> _Requirement_
Every record must be repeated exactly, with no omission.

> _Material supplied_
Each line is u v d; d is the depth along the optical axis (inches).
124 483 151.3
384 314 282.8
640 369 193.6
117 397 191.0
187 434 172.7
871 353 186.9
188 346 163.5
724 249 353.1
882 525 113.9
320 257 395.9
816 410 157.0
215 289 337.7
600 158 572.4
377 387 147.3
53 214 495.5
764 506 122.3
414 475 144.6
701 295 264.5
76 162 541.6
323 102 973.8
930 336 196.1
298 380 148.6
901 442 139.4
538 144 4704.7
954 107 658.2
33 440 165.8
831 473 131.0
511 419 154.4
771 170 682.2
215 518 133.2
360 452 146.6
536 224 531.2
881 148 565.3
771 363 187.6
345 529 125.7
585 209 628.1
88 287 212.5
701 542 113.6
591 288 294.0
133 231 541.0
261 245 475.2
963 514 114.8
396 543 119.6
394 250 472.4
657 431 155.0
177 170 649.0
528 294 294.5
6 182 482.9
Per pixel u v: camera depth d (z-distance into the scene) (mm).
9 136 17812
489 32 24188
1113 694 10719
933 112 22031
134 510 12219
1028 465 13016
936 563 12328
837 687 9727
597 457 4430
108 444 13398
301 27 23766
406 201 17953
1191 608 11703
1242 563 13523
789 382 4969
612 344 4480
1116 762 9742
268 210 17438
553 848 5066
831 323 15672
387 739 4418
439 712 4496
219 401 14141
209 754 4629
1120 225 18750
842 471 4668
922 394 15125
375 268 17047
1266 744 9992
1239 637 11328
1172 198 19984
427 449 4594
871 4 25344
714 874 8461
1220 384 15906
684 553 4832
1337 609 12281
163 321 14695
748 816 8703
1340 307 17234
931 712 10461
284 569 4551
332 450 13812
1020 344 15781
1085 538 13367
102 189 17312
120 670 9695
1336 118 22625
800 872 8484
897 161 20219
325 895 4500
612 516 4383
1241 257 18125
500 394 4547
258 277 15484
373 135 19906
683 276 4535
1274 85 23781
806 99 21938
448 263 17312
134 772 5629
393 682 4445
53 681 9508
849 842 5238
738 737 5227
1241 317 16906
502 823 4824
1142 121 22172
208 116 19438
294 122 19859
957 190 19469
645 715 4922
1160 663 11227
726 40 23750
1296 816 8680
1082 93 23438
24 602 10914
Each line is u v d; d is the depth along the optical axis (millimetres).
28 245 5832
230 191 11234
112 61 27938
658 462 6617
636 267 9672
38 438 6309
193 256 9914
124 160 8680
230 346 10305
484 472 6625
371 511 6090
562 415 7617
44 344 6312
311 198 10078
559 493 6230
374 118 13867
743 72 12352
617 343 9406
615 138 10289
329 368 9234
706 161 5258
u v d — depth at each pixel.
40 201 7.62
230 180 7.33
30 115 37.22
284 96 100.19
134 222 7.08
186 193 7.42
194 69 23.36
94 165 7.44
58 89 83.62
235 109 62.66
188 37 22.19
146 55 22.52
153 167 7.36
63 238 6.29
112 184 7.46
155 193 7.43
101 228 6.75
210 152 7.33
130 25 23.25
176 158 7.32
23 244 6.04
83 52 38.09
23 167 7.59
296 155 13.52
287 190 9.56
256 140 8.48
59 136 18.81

> _Task output_
Each line is u v d; d is the depth along the optical axis (inches).
124 483 151.3
384 314 282.8
640 369 193.6
117 397 191.0
187 434 172.7
871 353 186.9
188 346 163.5
724 249 353.1
882 525 113.9
320 257 395.9
816 410 157.0
215 289 337.7
600 158 572.4
377 387 147.3
53 214 495.5
764 506 122.3
414 475 144.6
701 295 264.5
76 162 541.6
323 102 973.8
930 336 196.1
298 380 148.6
901 442 139.4
538 144 4704.7
954 107 658.2
33 440 165.8
831 473 131.0
511 419 154.4
771 170 682.2
215 518 133.2
360 452 146.6
536 224 531.2
881 148 565.3
771 363 187.6
345 529 125.7
585 209 628.1
88 287 212.5
701 542 113.6
591 288 294.0
133 231 541.0
261 245 475.2
963 514 114.8
396 543 119.6
394 250 472.4
657 431 155.0
177 170 649.0
528 294 294.5
6 182 482.9
Per pixel u v: camera depth d (z-distance into the scene) (mm).
9 136 17812
489 32 24188
1113 694 10719
933 112 22031
134 510 12219
1028 465 13016
936 563 12328
837 687 9727
597 457 4430
108 444 13398
301 27 23766
406 201 17953
1191 608 11703
1242 563 13523
789 382 4969
612 344 4480
1116 762 9742
268 210 17438
553 848 5066
831 323 15672
387 739 4418
439 712 4496
219 401 14141
209 754 4629
1120 225 18750
842 471 4668
922 394 15125
375 268 17047
1266 744 9992
1239 637 11328
1172 198 19984
427 449 4594
871 4 25344
714 874 8461
1220 384 15906
684 553 4832
1337 609 12281
163 321 14695
748 816 8703
1340 307 17234
931 712 10461
284 569 4551
332 450 13812
1020 344 15781
1085 538 13367
102 189 17312
120 670 9695
1336 118 22625
800 872 8484
897 161 20219
325 895 4500
612 516 4383
1241 257 18125
500 394 4547
258 277 15484
373 135 19906
683 276 4535
1274 85 23781
806 99 21938
448 263 17312
134 772 5629
393 682 4445
53 681 9508
849 842 5238
738 737 5227
1241 317 16906
502 823 4824
1142 121 22172
208 116 19438
294 122 19859
957 190 19469
645 715 4922
1160 663 11227
726 40 23750
1296 816 8680
1082 93 23438
24 602 10914
Each line is u v d; d is the depth along the optical axis (millimetres).
28 245 5832
230 191 11234
112 61 27938
658 462 6617
636 267 9672
38 438 6309
193 256 9914
124 160 8680
230 346 10305
484 472 6625
371 511 6090
562 415 7617
44 344 6312
311 198 10078
559 493 6230
374 118 13867
743 72 12352
617 343 9406
615 138 10289
329 368 9234
706 161 5258
u v d — depth at each pixel.
40 201 7.62
230 180 7.33
30 115 37.22
284 96 100.19
134 222 7.08
186 193 7.42
194 69 23.36
94 165 7.44
58 89 83.62
235 109 62.66
188 37 22.19
146 55 22.52
153 167 7.36
63 238 6.29
112 184 7.46
155 193 7.43
101 228 6.75
210 152 7.33
130 25 23.25
176 158 7.32
23 244 6.04
83 52 38.09
23 167 7.59
296 155 13.52
287 190 9.56
256 140 8.48
59 136 18.81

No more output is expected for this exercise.